Reproduce every record below exactly as written, leaving out any pictures.

(Stored items)
● ● ● ● ●

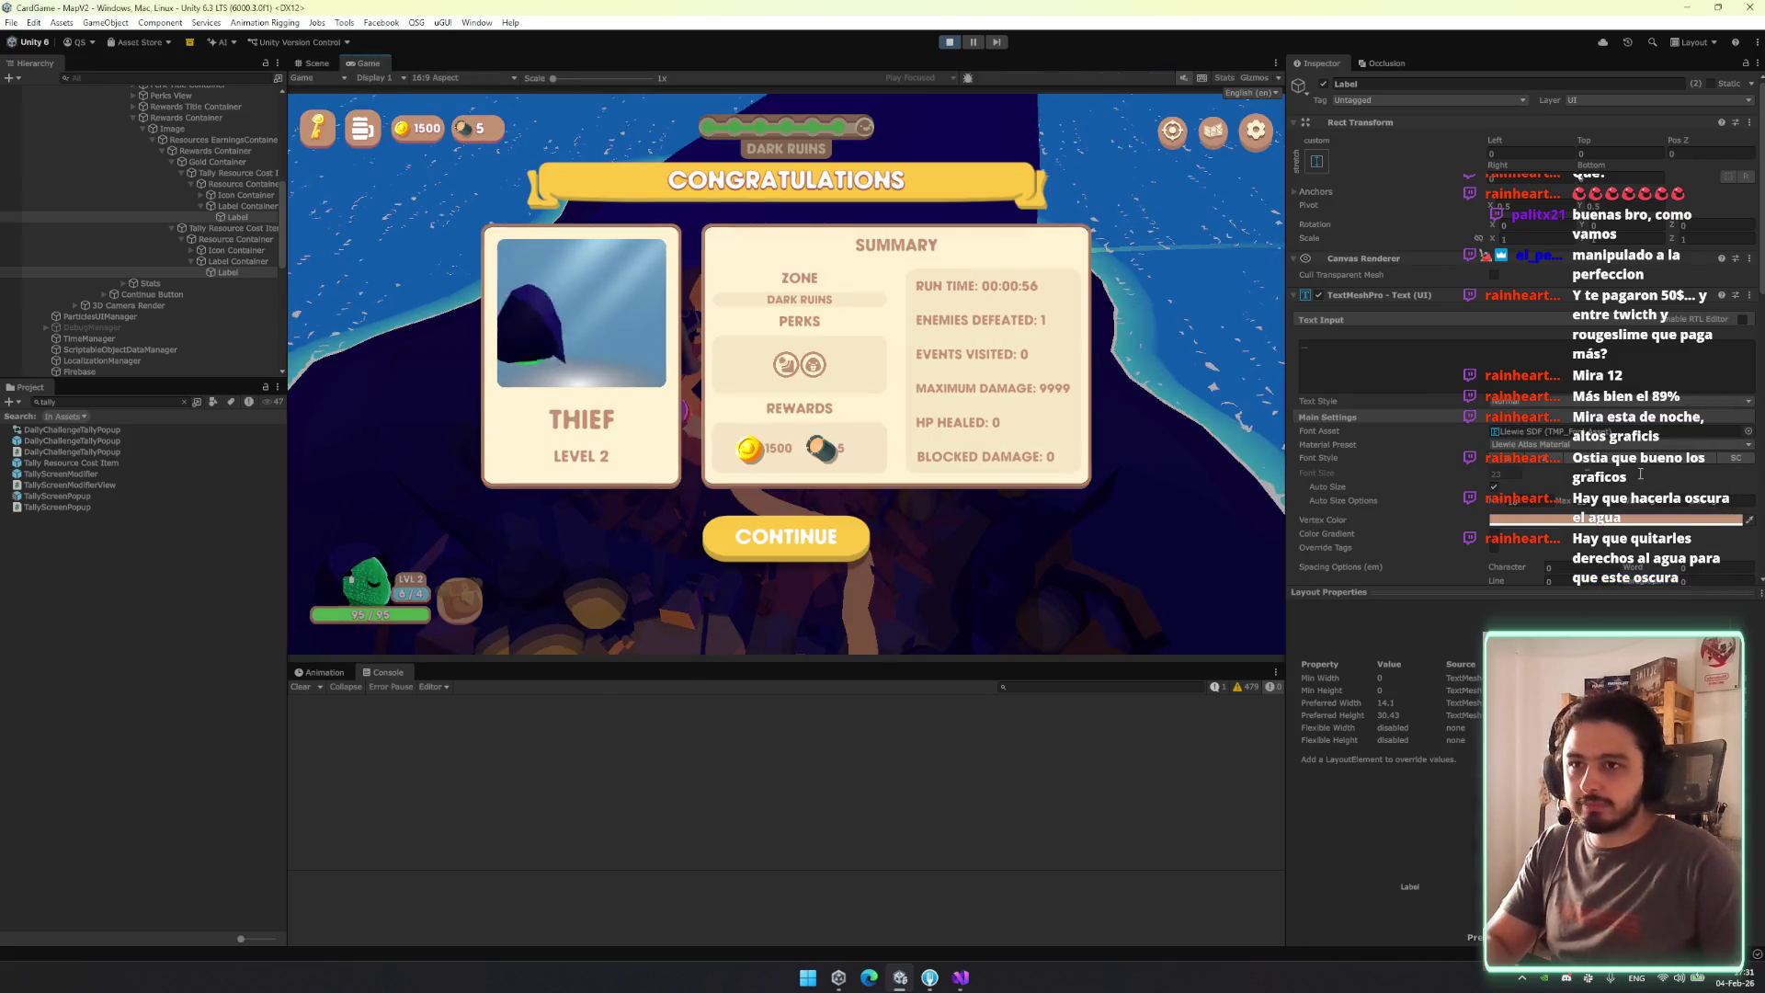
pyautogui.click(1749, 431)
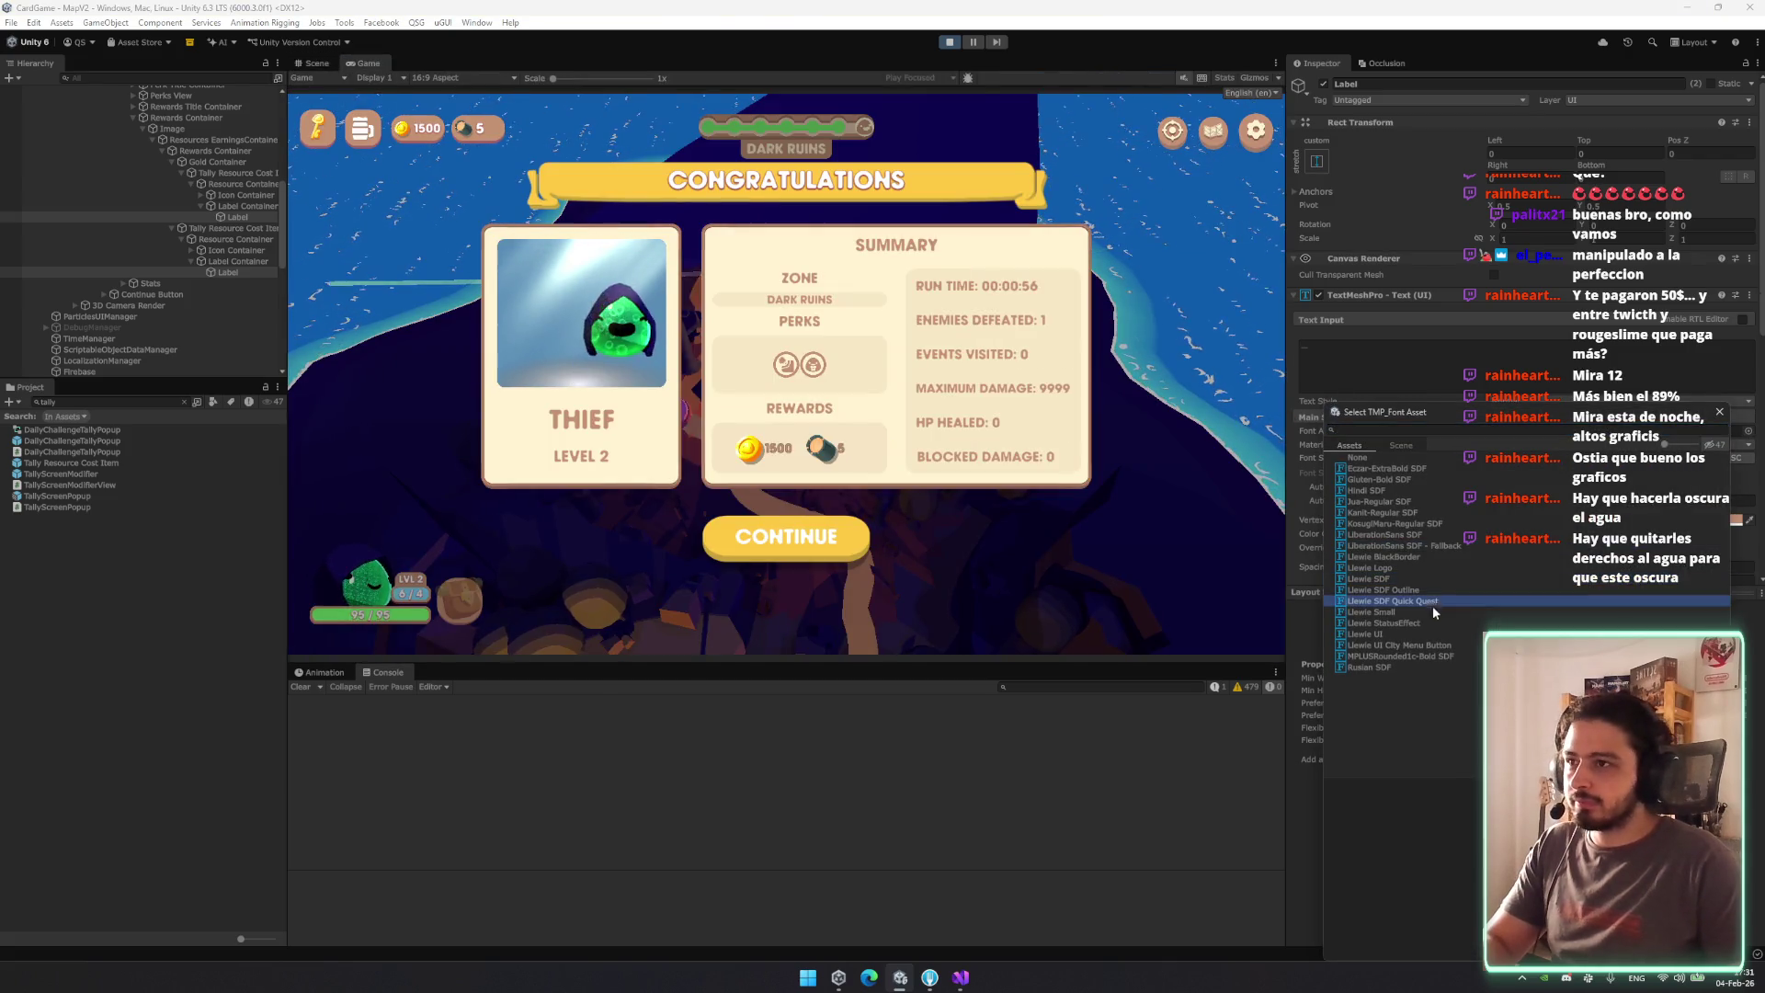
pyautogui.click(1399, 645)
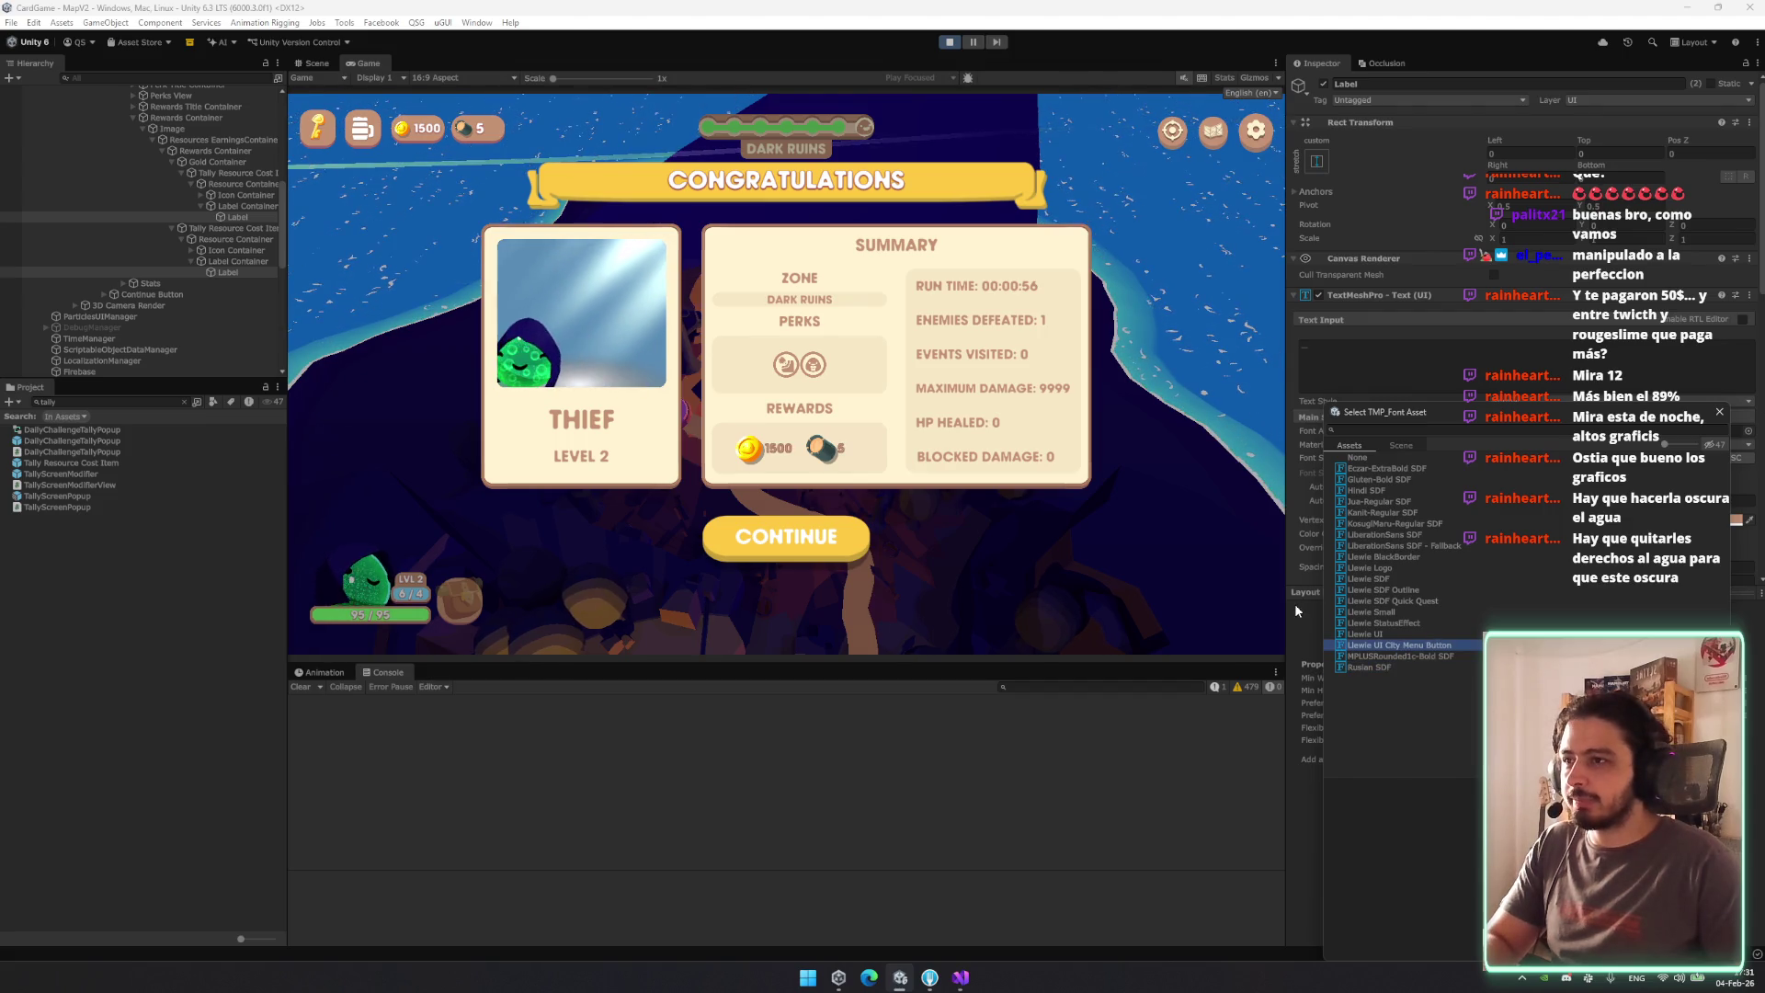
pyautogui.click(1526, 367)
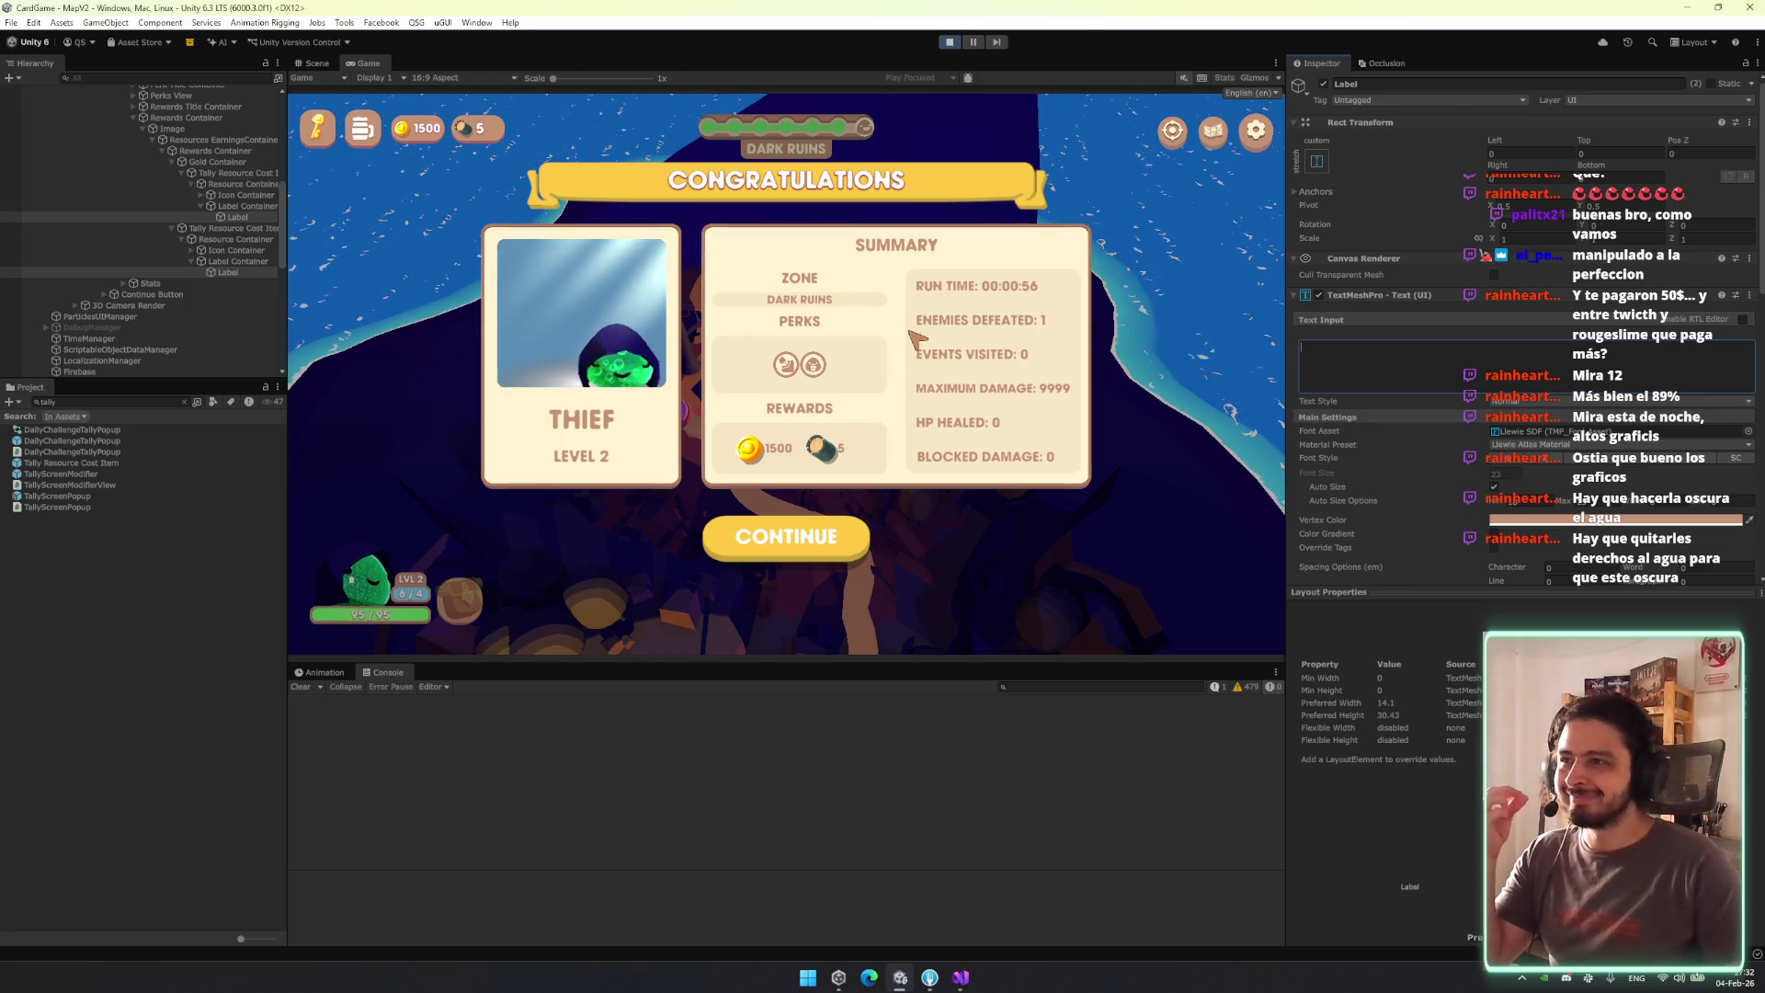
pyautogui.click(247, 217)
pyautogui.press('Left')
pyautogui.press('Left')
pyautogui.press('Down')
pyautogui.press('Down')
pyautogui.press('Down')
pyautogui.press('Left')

● ● ● ● ●

## Output for this task
pyautogui.click(1749, 431)
pyautogui.click(1399, 645)
pyautogui.click(1526, 367)
pyautogui.click(247, 217)
pyautogui.press('Left')
pyautogui.press('Left')
pyautogui.press('Down')
pyautogui.press('Down')
pyautogui.press('Down')
pyautogui.press('Left')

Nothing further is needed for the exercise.